According to Wikipedia, a Swedish person earning $60k per year has an effective tax rate of 31%. This means that only 31c of each $ is paid is tax.
Far cry from the 'half of one's income' isn't?
In Australia, the effective tax rate of a person on $60k is about 20c on the dollar. But if you add in private health insurance premiums, then it's about 25c on the dollar (after all, Private Health Insurance premiums are simply a form of private taxes).
Many libertarians argue that a person should pay no more than 20c on the dollar in tax, which is precisely what Australians pay.
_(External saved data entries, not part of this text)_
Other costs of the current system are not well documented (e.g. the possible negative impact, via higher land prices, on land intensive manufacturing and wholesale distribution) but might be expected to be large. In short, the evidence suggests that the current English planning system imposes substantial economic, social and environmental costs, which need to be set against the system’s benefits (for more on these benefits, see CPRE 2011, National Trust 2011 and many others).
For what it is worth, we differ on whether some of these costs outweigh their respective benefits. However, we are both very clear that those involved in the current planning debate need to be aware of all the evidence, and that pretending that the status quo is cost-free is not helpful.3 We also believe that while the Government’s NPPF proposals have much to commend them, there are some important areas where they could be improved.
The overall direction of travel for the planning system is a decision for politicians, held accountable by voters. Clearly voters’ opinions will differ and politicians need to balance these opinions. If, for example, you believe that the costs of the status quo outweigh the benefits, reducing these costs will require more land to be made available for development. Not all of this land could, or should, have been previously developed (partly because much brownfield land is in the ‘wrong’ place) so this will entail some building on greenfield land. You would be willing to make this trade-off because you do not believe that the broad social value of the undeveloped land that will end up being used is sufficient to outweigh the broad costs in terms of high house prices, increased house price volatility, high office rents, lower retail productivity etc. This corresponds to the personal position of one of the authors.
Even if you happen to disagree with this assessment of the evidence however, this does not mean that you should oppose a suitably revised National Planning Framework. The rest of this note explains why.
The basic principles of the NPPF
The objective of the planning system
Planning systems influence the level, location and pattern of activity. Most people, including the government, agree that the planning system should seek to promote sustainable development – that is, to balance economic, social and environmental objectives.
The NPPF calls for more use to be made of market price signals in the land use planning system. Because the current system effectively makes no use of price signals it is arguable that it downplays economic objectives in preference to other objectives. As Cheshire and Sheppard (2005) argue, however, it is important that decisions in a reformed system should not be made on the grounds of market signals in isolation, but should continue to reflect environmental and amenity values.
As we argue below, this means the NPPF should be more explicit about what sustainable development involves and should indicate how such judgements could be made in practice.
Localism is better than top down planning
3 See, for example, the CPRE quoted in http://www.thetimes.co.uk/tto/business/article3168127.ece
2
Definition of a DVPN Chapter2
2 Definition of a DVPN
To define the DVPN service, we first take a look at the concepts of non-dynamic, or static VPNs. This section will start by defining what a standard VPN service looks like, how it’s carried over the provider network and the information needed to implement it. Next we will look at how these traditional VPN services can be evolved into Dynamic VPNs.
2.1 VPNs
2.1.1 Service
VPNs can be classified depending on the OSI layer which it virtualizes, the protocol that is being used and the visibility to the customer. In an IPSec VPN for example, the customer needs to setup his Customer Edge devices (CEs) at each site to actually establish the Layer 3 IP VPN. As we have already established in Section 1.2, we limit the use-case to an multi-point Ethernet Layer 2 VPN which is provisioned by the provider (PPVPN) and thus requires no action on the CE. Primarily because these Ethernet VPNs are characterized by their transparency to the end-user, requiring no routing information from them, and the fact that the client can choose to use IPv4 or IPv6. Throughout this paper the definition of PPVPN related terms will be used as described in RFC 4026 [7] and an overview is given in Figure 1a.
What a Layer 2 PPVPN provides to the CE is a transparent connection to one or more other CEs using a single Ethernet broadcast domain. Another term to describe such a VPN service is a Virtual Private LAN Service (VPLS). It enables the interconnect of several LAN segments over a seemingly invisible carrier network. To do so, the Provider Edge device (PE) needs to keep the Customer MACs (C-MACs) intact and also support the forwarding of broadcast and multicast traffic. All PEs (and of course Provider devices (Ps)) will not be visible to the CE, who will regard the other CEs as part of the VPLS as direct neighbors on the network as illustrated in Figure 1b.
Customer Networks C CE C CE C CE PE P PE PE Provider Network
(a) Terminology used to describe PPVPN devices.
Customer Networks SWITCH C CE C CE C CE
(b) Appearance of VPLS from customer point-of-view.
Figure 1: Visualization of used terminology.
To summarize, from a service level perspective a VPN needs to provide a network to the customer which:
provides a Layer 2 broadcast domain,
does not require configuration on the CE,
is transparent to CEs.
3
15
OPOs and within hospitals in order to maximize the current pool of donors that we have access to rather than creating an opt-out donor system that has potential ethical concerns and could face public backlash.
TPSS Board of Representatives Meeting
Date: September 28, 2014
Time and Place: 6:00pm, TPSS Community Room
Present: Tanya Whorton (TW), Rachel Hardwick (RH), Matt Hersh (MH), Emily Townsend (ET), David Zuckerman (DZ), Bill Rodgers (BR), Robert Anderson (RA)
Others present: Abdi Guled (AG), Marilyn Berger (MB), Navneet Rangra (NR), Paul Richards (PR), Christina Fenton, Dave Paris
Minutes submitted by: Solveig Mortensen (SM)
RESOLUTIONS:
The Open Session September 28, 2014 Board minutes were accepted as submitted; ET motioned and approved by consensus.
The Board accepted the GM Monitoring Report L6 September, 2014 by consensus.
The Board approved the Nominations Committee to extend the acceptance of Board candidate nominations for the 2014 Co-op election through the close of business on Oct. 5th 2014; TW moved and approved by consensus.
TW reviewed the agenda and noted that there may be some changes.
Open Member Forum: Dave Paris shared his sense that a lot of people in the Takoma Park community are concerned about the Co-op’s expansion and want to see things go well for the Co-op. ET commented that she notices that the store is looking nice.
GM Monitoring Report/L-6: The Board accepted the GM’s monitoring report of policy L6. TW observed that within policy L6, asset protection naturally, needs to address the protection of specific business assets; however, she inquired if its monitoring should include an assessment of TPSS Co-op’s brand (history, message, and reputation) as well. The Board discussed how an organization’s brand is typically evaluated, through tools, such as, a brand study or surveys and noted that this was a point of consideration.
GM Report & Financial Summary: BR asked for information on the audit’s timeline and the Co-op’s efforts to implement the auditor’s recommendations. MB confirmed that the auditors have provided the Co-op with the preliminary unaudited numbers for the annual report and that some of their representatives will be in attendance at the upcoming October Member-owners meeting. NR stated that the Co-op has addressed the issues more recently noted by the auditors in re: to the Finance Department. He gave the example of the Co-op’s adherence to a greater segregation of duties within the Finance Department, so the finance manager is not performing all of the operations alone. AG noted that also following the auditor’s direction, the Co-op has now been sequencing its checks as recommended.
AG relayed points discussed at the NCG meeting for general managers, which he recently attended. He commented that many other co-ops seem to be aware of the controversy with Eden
Scando citizens pay 30c on the dollar but receives more social benefits than we do - they get fully subsidised (not free) university education, free-at-the-point of service healthcare, and generous maternity leave.
For an extra 10c on the dollar, wouldn't it be worth getting all those extra benefits, and perhaps even increasing Newstart allowance too?
Also worth mentioning, although i'm unsure of which particular countries to which this applies, but in some Scando nations, there is no private schooling. Public schools require no competition.
And it's all free.
And generally, the outcomes in Scandinavian countries are better for their citizens. Lower crime, recidivism, suicide rates, substance dependency, homelessness, etc and they live longer, happier lives.
Even though, go figure, there's loads of smokers.